Depo-Provera alters cervical immune responses and increases HIV infectivity ex vivo: a longitudinal study.

Abstract

Abstract Depo-Provera (Depot medroxyprogesterone acetate, MPA) is associated with an increased risk of HIV acquisition; however, its impact on the cervicovaginal immune milieu and HIV infectivity ex vivo is not well characterized. In a longitudinal study, we investigated the impact of Depo-Provera use by healthy women on levels of cervical immune mediators, expression of immune markers for HIV preference (CCR5, integrin a4b7, CD38) on cervical CD4+ T cells, and HIV infectivity ex vivo at baseline (visit 1), one month (visit 2) and three months (visit 3) after Depo-Provera treatment. Forty-seven healthy women who met the eligibility criteria were enrolled (median age 26, IQR 22.5–30). Cervical cytobrush cells and secretions from vaginal, endocervical, and rectal swabs were collected. Flow cytometry analysis indicated a significant increase in the frequency of cervical CCR5+CD4+T cells at visit 3 compared to visit 1. There was also an increasing trend in the frequency of cervical CD4+ cells expressing integrin a4b7 in response to Depo-Provera.

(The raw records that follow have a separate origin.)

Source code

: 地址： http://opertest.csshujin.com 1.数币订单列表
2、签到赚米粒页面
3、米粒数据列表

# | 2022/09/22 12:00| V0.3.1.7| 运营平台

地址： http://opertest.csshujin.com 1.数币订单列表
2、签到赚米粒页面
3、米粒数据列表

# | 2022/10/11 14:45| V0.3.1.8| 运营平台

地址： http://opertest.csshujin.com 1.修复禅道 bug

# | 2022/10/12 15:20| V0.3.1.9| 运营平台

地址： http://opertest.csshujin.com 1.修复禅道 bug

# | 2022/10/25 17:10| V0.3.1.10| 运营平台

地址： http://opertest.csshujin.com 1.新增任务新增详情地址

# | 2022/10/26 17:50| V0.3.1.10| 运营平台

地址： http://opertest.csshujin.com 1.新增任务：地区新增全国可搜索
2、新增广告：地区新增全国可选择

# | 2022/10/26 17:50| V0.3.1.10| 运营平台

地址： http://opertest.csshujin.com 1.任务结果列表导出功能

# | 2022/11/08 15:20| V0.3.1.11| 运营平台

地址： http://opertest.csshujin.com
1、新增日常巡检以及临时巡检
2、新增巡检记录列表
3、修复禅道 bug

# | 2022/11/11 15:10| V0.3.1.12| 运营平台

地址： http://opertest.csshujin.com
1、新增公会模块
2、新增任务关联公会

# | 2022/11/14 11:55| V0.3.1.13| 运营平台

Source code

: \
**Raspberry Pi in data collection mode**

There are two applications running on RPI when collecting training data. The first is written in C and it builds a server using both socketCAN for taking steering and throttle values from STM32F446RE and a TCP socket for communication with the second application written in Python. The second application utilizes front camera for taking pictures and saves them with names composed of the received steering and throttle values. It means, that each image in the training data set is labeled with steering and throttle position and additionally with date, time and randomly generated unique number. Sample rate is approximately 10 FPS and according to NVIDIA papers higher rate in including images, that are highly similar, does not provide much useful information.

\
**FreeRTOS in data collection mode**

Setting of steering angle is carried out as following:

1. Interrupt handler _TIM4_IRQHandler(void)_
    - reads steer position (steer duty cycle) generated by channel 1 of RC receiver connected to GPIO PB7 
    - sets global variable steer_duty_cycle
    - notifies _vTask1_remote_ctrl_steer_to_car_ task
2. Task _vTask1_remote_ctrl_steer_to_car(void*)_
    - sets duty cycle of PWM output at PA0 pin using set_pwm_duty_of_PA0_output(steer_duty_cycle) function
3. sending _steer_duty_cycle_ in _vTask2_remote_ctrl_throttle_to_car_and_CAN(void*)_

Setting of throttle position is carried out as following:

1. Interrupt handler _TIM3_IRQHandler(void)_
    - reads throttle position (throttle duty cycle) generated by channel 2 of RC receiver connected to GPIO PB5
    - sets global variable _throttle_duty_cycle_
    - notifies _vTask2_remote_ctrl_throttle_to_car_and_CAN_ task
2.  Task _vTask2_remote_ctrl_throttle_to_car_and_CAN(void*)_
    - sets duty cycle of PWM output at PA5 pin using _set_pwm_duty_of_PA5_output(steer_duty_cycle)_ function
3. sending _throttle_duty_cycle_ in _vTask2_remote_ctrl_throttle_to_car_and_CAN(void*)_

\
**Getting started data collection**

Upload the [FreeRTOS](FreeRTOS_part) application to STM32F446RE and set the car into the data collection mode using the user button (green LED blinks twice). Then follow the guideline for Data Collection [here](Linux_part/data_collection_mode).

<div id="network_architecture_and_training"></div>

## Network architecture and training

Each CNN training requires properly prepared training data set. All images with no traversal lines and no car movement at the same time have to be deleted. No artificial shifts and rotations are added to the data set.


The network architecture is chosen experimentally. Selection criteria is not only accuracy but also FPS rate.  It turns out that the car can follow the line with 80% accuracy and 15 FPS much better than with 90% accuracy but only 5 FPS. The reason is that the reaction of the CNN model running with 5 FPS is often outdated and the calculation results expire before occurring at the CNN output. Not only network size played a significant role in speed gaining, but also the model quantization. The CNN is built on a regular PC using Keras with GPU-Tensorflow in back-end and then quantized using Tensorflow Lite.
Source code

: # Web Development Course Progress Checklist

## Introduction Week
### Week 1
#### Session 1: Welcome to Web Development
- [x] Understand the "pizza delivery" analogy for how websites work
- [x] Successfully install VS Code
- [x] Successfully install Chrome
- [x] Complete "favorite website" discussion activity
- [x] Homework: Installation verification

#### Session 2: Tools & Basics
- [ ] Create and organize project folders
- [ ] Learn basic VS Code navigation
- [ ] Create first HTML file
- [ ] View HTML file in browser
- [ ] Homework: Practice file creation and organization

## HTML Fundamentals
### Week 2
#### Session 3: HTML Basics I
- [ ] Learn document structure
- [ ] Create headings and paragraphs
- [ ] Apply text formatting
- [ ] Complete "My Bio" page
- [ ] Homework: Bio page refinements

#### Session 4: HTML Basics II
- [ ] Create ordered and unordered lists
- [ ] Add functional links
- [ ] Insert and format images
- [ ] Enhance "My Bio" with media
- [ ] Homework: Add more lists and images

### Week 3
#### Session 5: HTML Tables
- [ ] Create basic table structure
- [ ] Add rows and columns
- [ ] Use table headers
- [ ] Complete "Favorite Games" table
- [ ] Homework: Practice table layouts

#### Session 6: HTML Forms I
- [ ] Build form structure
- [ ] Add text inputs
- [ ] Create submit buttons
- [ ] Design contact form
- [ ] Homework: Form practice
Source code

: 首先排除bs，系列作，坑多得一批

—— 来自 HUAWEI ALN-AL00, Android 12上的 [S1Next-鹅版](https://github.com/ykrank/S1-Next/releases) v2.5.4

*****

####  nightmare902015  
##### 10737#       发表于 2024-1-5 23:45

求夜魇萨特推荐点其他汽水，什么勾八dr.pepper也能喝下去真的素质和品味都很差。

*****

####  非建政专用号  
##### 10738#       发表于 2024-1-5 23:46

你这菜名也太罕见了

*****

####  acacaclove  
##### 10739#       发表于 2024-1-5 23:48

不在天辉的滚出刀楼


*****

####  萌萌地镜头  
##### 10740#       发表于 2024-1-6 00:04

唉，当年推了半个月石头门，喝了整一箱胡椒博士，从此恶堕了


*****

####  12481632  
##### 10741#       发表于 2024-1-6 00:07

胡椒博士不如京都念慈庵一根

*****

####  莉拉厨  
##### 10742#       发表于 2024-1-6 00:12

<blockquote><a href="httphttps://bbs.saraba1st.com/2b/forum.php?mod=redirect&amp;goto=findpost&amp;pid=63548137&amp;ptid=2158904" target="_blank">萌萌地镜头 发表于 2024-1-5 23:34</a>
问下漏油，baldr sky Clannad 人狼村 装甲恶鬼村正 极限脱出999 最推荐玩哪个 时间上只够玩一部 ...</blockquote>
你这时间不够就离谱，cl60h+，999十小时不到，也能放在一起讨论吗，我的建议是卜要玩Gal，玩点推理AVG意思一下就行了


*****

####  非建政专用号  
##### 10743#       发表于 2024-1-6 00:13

Levels of several cytokines including G-CSF, GM-CSF, IL-6, MIP-1b, and VEGF in vaginal and cervical secretions were significantly decreased at visits 2 and 3 compared to visit 1. At visit 3, cervical levels of immune mediators remained suppressed despite a decreased serum concentration of MPA, suggesting a prolonged effect of Depo-Provera on mucosal immune responses. Cervicovaginal secretions from women after receiving Depo-Provera (visits 2 and 3) promoted HIV infectivity ex vivo compared to those at visit 1. Further studies on the modulation of mucosal immune responses and HIV transmission by Depo-Provera will offer insights into developing better strategies for HIV prevention.